§ Exercise goal:
Which lines below mention "Left"? Pick each one out.

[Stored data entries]
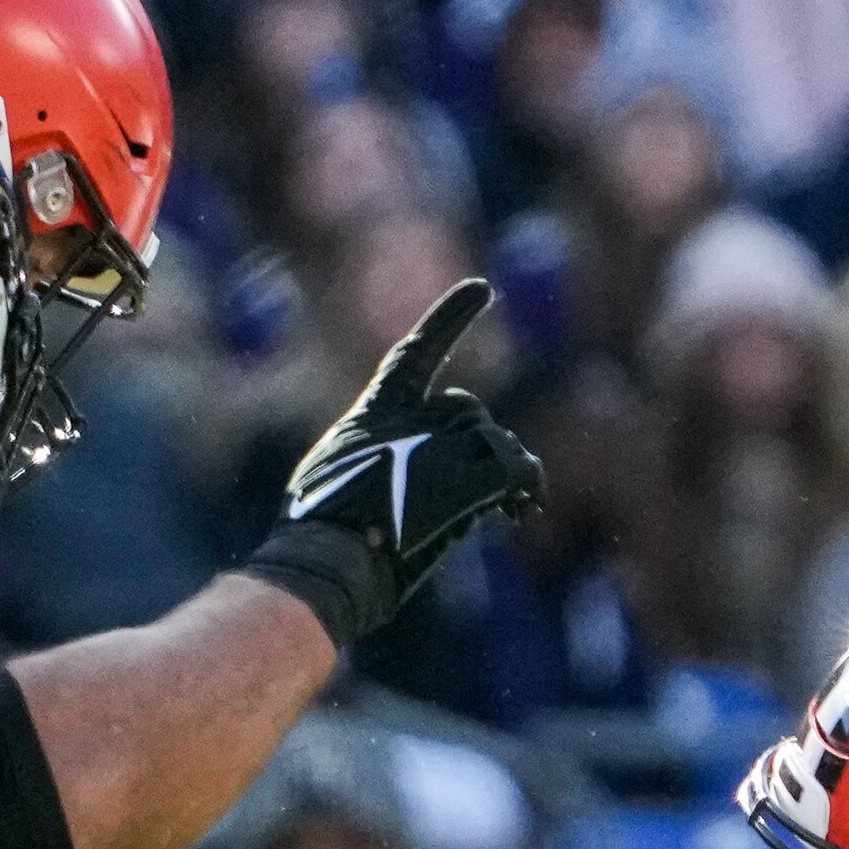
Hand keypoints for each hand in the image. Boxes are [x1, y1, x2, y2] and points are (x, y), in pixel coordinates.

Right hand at [241, 278, 544, 647]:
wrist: (330, 560)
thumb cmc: (322, 534)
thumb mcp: (344, 478)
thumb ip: (386, 461)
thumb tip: (428, 488)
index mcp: (375, 411)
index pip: (418, 351)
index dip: (450, 317)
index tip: (482, 288)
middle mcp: (412, 418)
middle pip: (467, 410)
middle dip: (478, 446)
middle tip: (493, 493)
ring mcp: (439, 446)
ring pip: (496, 440)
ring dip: (507, 472)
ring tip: (515, 510)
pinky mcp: (466, 482)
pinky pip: (516, 471)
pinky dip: (526, 488)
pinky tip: (521, 513)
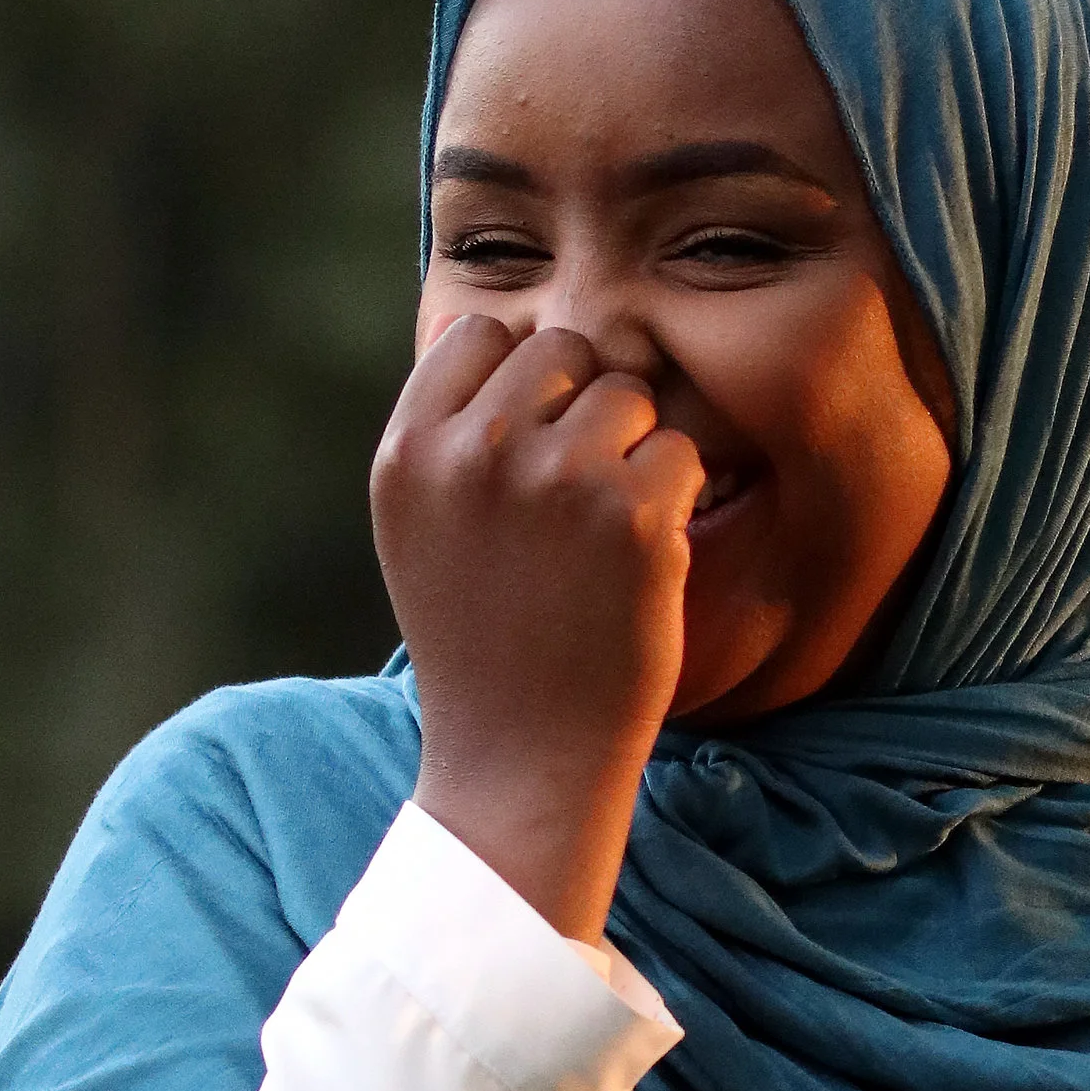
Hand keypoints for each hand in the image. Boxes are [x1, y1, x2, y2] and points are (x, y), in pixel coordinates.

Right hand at [370, 315, 704, 939]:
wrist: (522, 758)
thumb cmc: (480, 638)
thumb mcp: (420, 527)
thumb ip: (445, 432)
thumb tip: (494, 332)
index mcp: (409, 453)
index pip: (482, 332)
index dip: (519, 382)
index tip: (525, 447)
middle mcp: (474, 454)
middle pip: (563, 349)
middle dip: (582, 407)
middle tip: (576, 497)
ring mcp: (556, 479)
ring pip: (629, 395)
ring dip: (633, 453)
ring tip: (602, 537)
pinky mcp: (634, 516)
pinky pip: (680, 452)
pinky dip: (675, 501)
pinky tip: (639, 562)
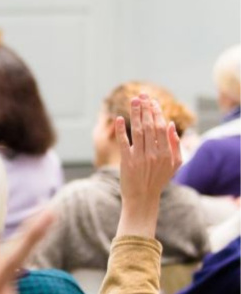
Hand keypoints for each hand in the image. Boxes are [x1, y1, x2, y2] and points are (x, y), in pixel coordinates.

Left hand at [115, 94, 182, 238]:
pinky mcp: (127, 162)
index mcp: (166, 153)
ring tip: (133, 101)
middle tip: (141, 95)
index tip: (152, 100)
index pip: (161, 127)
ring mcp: (140, 157)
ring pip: (138, 131)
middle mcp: (154, 153)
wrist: (142, 198)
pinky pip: (124, 143)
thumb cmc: (158, 180)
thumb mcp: (174, 164)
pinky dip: (121, 130)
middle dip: (146, 108)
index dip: (156, 112)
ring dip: (136, 114)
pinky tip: (118, 119)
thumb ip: (175, 145)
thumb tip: (171, 125)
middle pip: (150, 126)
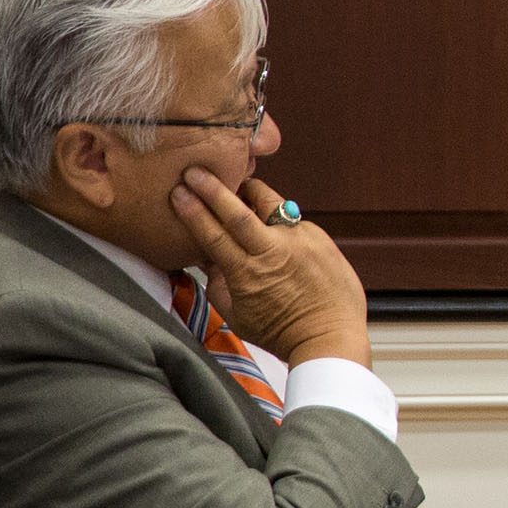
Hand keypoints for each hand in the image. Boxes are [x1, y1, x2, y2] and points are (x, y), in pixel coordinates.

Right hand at [171, 168, 368, 365]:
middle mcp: (274, 252)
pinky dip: (280, 220)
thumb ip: (217, 281)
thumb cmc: (279, 331)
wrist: (329, 336)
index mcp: (247, 273)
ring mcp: (301, 243)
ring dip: (252, 192)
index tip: (178, 193)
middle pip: (238, 211)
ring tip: (238, 184)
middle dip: (213, 189)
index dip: (193, 211)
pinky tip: (274, 223)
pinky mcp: (322, 239)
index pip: (212, 234)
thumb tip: (205, 254)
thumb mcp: (235, 313)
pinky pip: (294, 221)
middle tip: (196, 171)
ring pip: (271, 205)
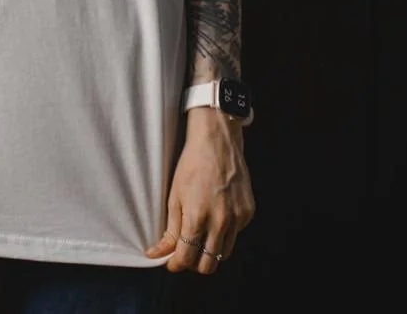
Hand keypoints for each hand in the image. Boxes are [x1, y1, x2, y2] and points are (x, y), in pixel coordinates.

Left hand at [144, 110, 254, 273]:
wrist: (217, 141)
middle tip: (185, 251)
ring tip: (199, 236)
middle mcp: (220, 222)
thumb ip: (169, 229)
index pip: (187, 258)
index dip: (176, 264)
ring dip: (210, 252)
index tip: (170, 261)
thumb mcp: (175, 196)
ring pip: (224, 253)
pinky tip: (215, 216)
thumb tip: (157, 253)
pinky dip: (224, 233)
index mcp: (198, 217)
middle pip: (208, 265)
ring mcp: (237, 218)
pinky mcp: (248, 212)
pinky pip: (235, 234)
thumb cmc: (192, 165)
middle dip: (194, 263)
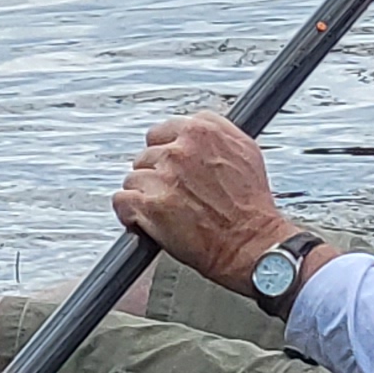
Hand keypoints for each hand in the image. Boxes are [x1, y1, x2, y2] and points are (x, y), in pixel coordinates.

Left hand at [113, 111, 299, 291]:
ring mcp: (162, 178)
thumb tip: (194, 128)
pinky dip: (130, 214)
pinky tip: (147, 221)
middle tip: (176, 194)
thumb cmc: (252, 205)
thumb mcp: (245, 151)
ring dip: (145, 195)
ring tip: (167, 211)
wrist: (251, 244)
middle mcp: (180, 151)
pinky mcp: (149, 206)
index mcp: (202, 132)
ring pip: (133, 179)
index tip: (172, 167)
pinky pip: (121, 201)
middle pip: (146, 155)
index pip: (162, 131)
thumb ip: (215, 133)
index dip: (166, 152)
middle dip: (157, 175)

§ Answer box:
Left hand at [115, 94, 182, 238]:
Left hand at [144, 110, 254, 273]:
Left hand at [113, 111, 299, 291]:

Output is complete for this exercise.